Open access to clinical data on new EU medicines

From 20th October 2016, clinical data are publically accessible to all courtesy of the European Medicines Agency (EMA). The agency has introduced open access to clinical data for every new medicines for human use authorised in the European Union (EU).

The EMA states that “citizens, including researchers and academics, will be able to directly access thousands of pages from clinical reports submitted by companies to EMA in the context of marketing authorisation applications.

The EMA which have a longstanding commitment to transparency on clinical data, is the first regulatory authority worldwide to provide such broad access to clinical data.

A similar level of transparency is proposed in the new Clinical Trials Regulation, but the implementation of this regulation is at least 2 years so the execution of this initiative is a bridge between now and the Clinical Trials Regulation coming into effect.

The EMA promote a positive outcome to providing access to the data being that patients and healthcare professionals will be able to find out more information about the data underpinning the approval of medicines they are taking or prescribing. It will be interesting to see how what the level of use is by this population. Review of the information by academics and researchers seems likely to be high. This should increase scientific knowledge and potentially further inform regulatory decision making in the future. The EMA also says that increased transparency will benefit innovation. The shared knowledge about a medicine should help drug developers learn from the experience of others and lead to more efficient medicine development programmes.

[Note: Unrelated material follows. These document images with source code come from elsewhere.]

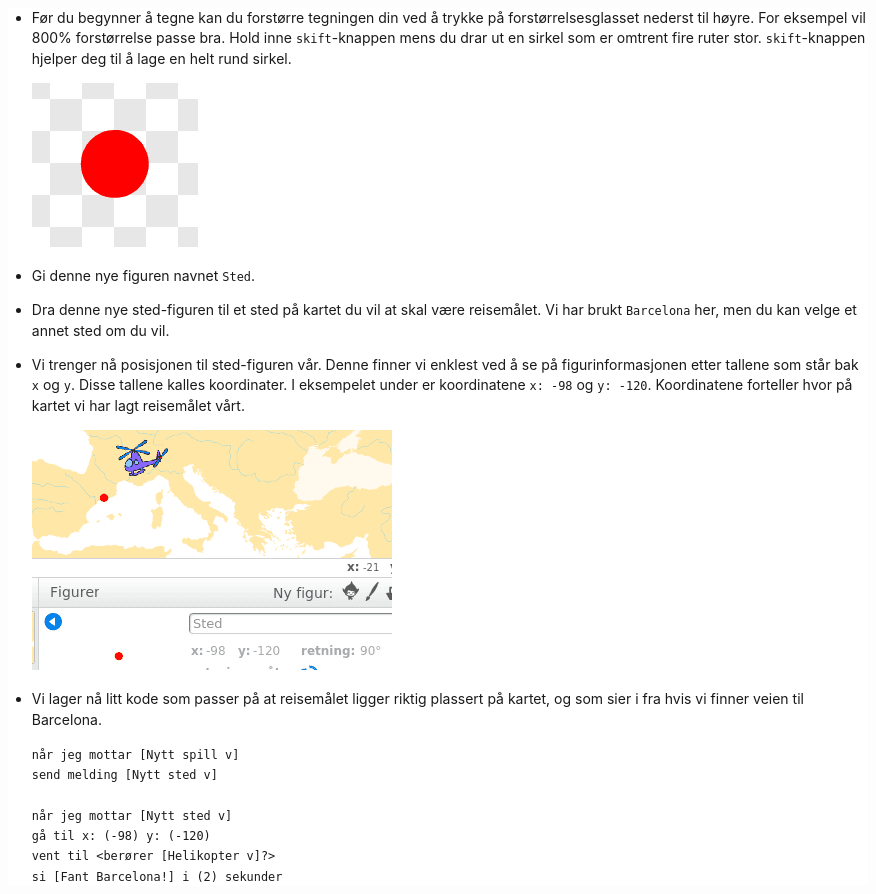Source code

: - Før du begynner å tegne kan du forstørre tegningen din ved å trykke på
  forstørrelsesglasset nederst til høyre. For eksempel vil 800% forstørrelse
  passe bra. Hold inne `skift`-knappen mens du drar ut en sirkel som er omtrent
  fire ruter stor. `skift`-knappen hjelper deg til å lage en helt rund sirkel.

  ![Bilde av helt rund rød sirkel](sirkel.png)

- Gi denne nye figuren navnet `Sted`.

- Dra denne nye sted-figuren til et sted på kartet du vil at skal være
  reisemålet. Vi har brukt `Barcelona` her, men du kan velge et annet sted om du
  vil.

- Vi trenger nå posisjonen til sted-figuren vår. Denne finner vi enklest ved
  å se på figurinformasjonen etter tallene som står bak `x` og `y`. Disse
  tallene kalles koordinater. I eksempelet under er koordinatene `x: -98` og `y: -120`. Koordinatene forteller hvor på kartet vi har lagt reisemålet vårt.

  ![Bilde av x- og y koordinatene i Scratch](reisemaal.png)

- Vi lager nå litt kode som passer på at reisemålet ligger riktig plassert
  på kartet, og som sier i fra hvis vi finner veien til Barcelona.

  ```blocks
  når jeg mottar [Nytt spill v]
  send melding [Nytt sted v]

  når jeg mottar [Nytt sted v]
  gå til x: (-98) y: (-120)
  vent til <berører [Helikopter v]?>
  si [Fant Barcelona!] i (2) sekunder
  ```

It should however be noted that terms and conditions state permit use of the site for ‘general information purposes’ or for ‘academic and other non-commercial research purposes.

As a first step, the EMA has published data for two medicines, Kyprolis (carfilzomib), an orphan cancer medicine for the treatment of multiple myeloma, and Zurampic (lesinurad), a medicine for gout . The data represent a very large approximate 260,000 pages of information from over 100 clinical reports. The intention is to progressively add data online for all applications concerned since the policy entered into force. This will be a learning curve for the Agency and all its stakeholders, as they start to apply the policy for the first time. While the policy gives an unprecedented proactive access to clinical data, it also demands the highest standard of protection of patients’ personal data.

Once the process is fully implemented and the backlog has been dealt with, EMA aims to publish the reports 60 days after a decision on an application has been taken, or within 150 days after the receipt of the withdrawal letter. The EMA is committed to these timelines but whether or not they can comply with them remains to be seen. Based on current estimates, the EMA expects to offer access to approximately 4,500 clinical reports per year.